Last but not the least, the interference of noise (white noise) in the output values provided by the machine. The output values can be wrong due to the white noise that is added to the output values. These values could also be wrong due to human error. In such cases, the learning algorithm should not look to match the training inputs with their exact outputs. Algorithms with a low variance and high bias are the most desirable.

Other factors to consider

• One important thing to be kept in mind is the heterogeneity of data. The level of heterogeneity of the data should also play a role in dictating the learning algorithm that is to be chosen. Some algorithms work better on data sets whose inputs are limited within small ranges. A few of these are support vector machines, logistic regression, neural networks, linear regression and nearest neighbor methods. Nearest neighbor methods and support vector machines with Gaussian kernels work especially better with inputs limited to small ranges. On the other hand, there exist algorithms like decision trees, which work very well with heterogeneous data sets.

• Another feature of the data sets that need to be considered is the amount of redundancy in the set. A few algorithms perform poorly in the presence of excessive redundancy. This happens due to numerical instabilities. Examples of these types of algorithms are logistic regression, linear regression, and distance-based methods. For such cases, regularization needs to be included so that the algorithms can perform better.

• While choosing algorithms, engineers need to consider the amount of non - linearities in the inputs and the interactions within different features of the input vector. If there is little to no interaction and each feature contributes independently to the output, algorithms based on distance functions and linear functions perform very efficiently. However, when there are some interactions within the input features, algorithms based on decision trees and neural networks are desirable. The reason for this is that these algorithms are designed to detect these interactions in the input vectors. If the engineer decides to use linear algorithms, he must specify the interactions that exist.

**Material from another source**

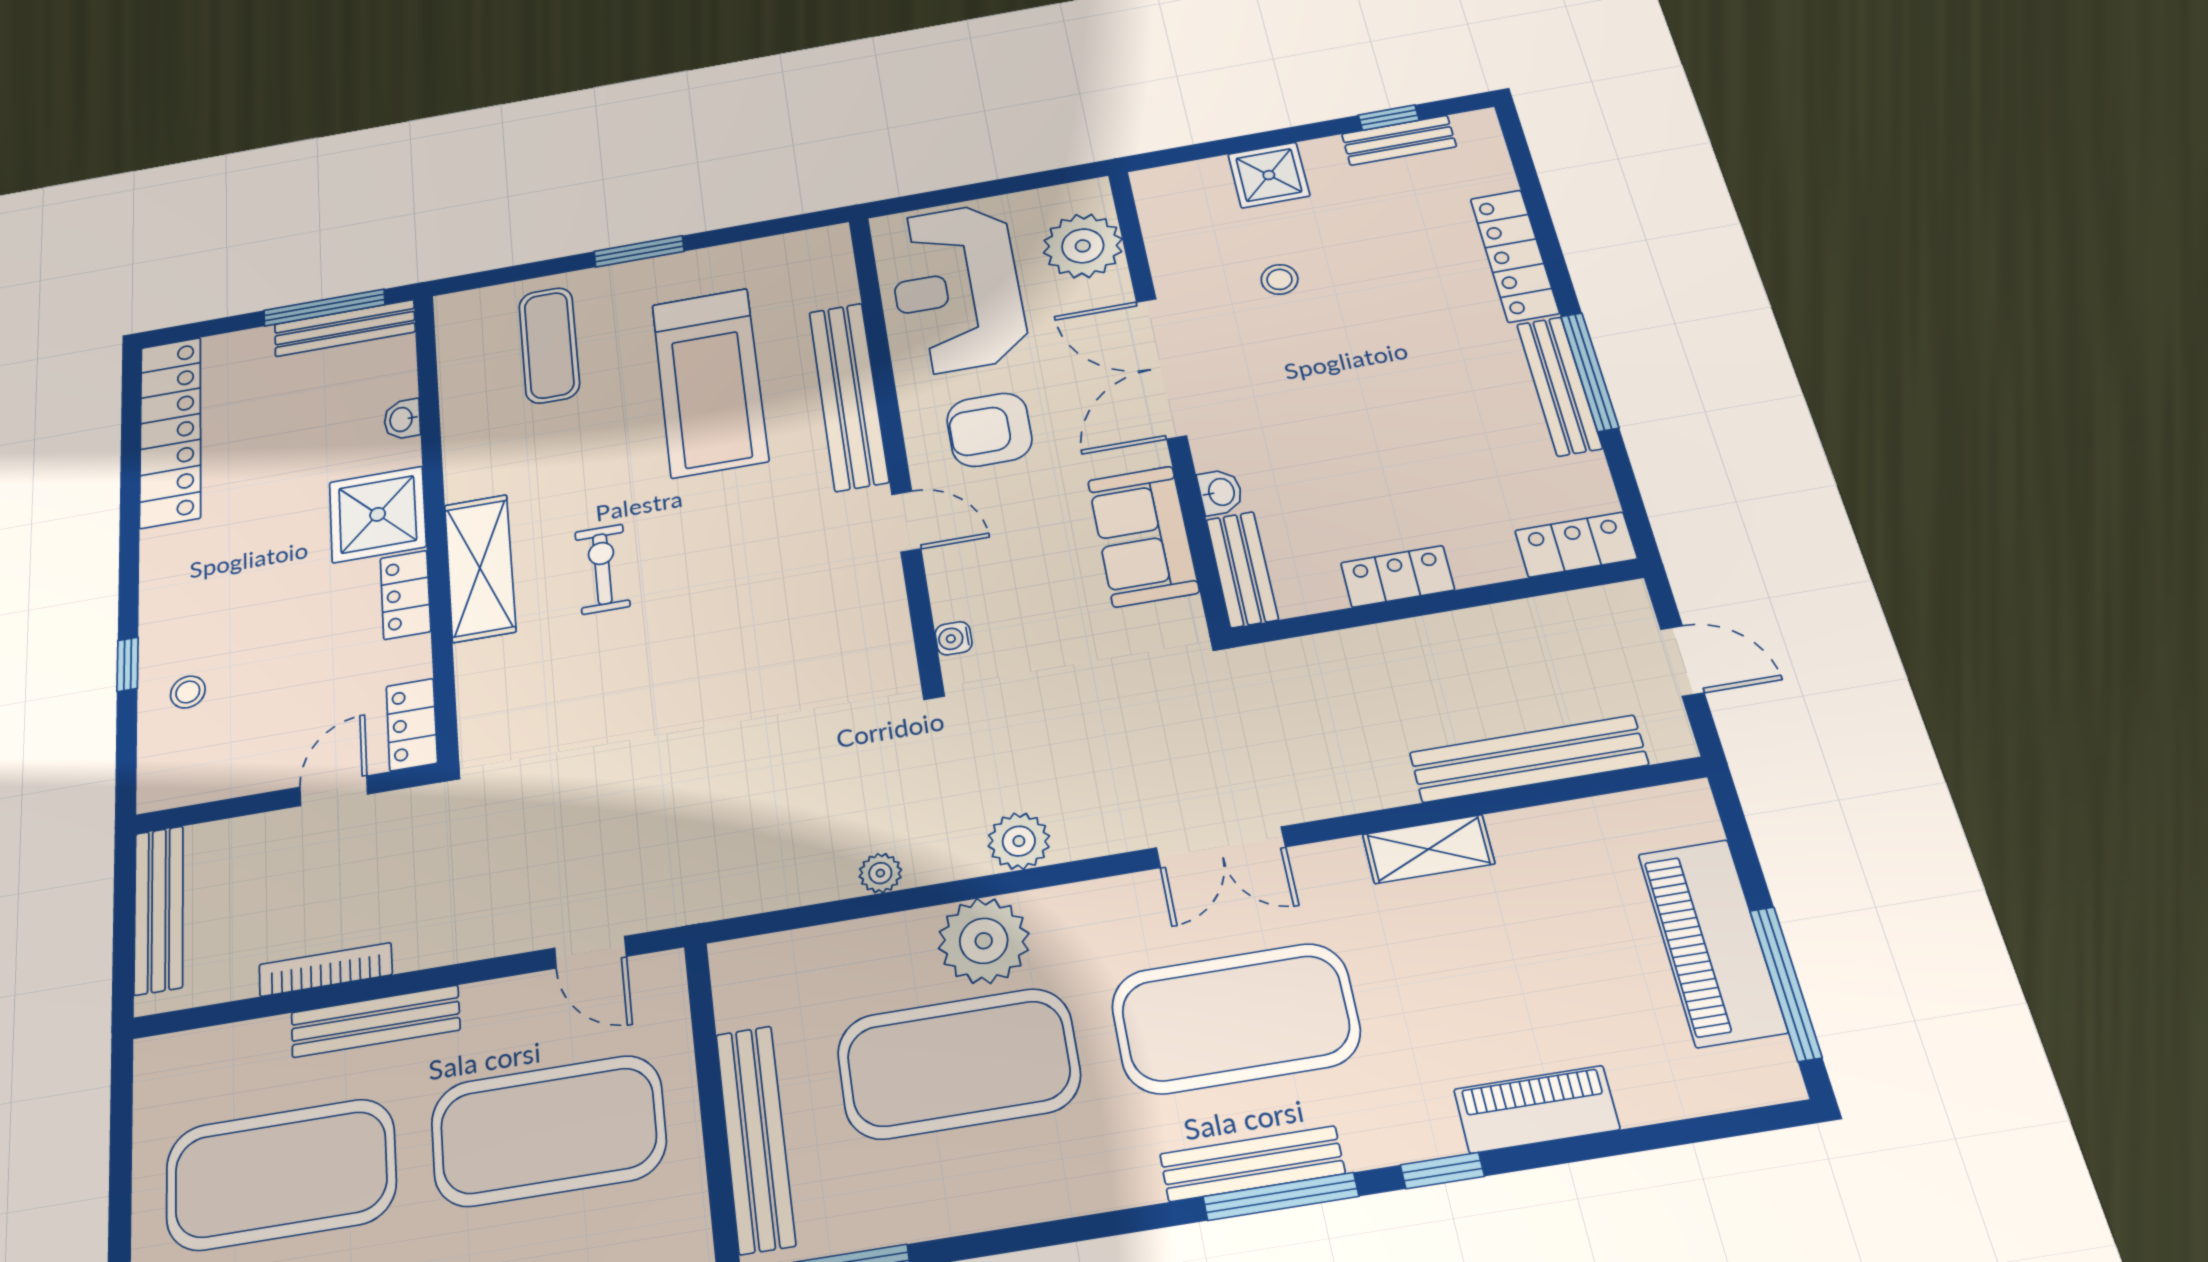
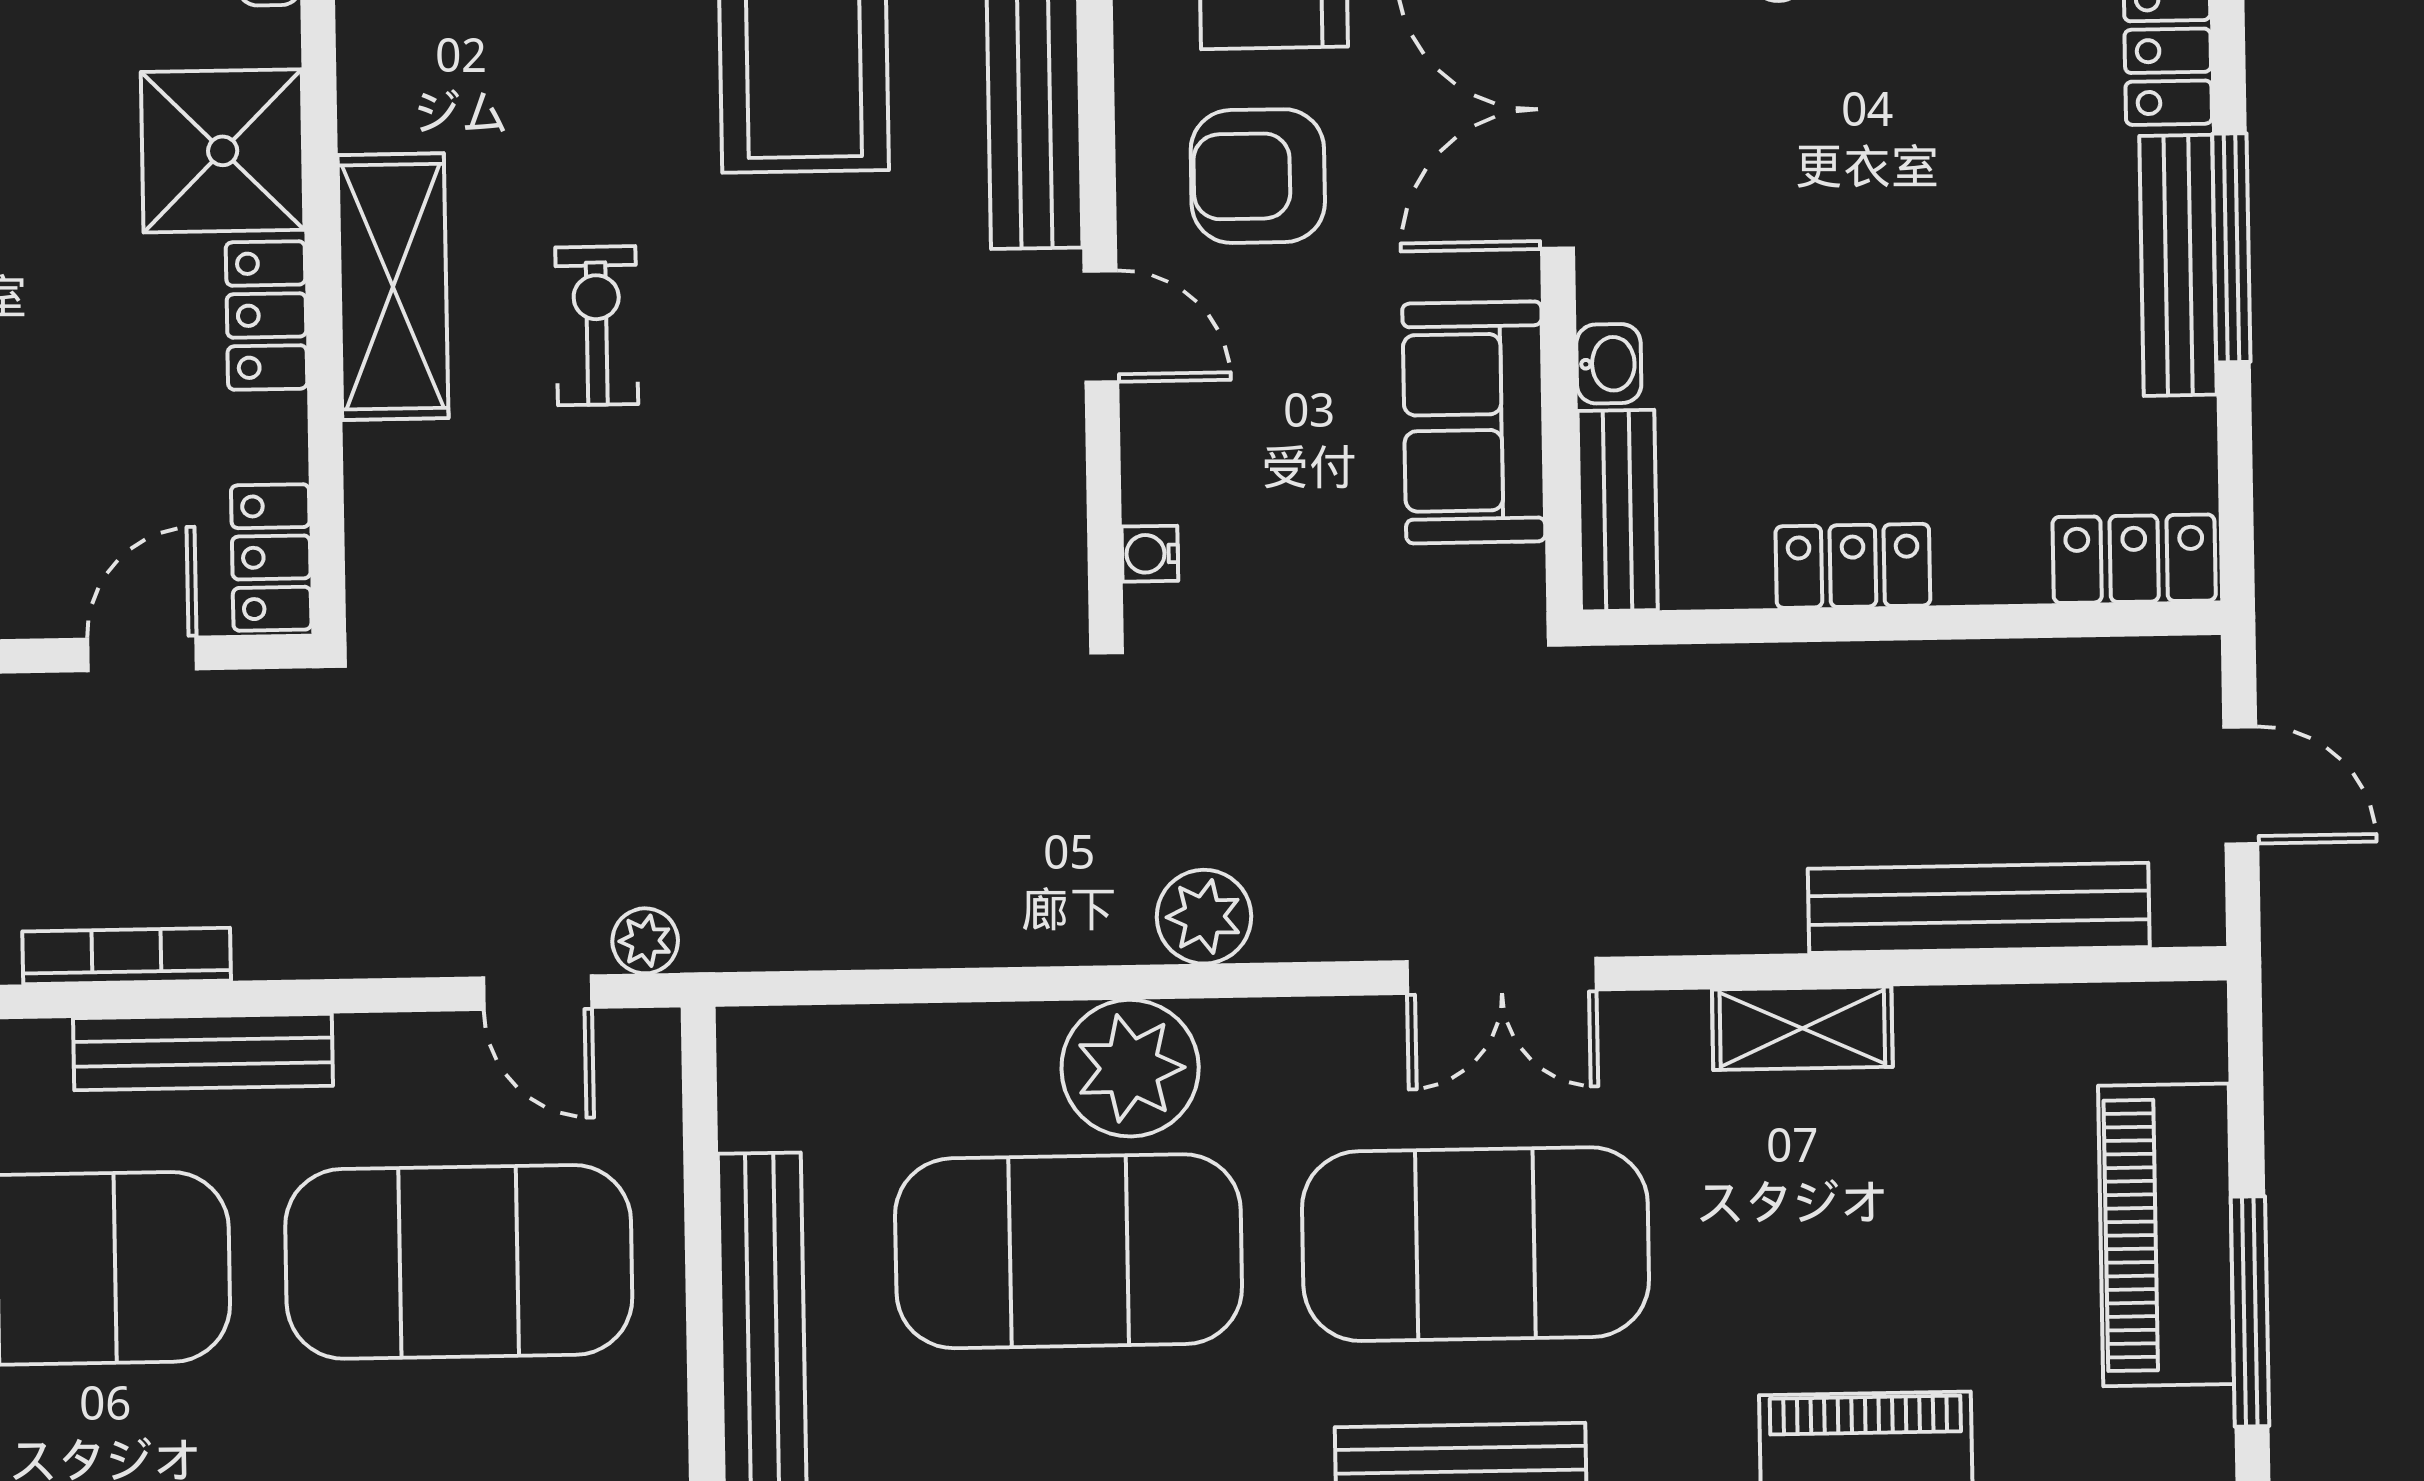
plant: (880, 873) -> (645, 941), moved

When an engineer is tasked with selecting an algorithm for a specific application, he may choose to compare various algorithms experimentally to decide which one is best suited for the application. However, a large amount of time needs to be invested by the engineer in collecting training data and tuning the algorithm. If provided with a large number of resources, it is advisable to spend more time collecting data than spending time on tuning the algorithm because the latter is extremely tedious. The most commonly used learning algorithms are neural networks, nearest neighbor algorithms, linear and logistic regressions, support vector machines and decision trees.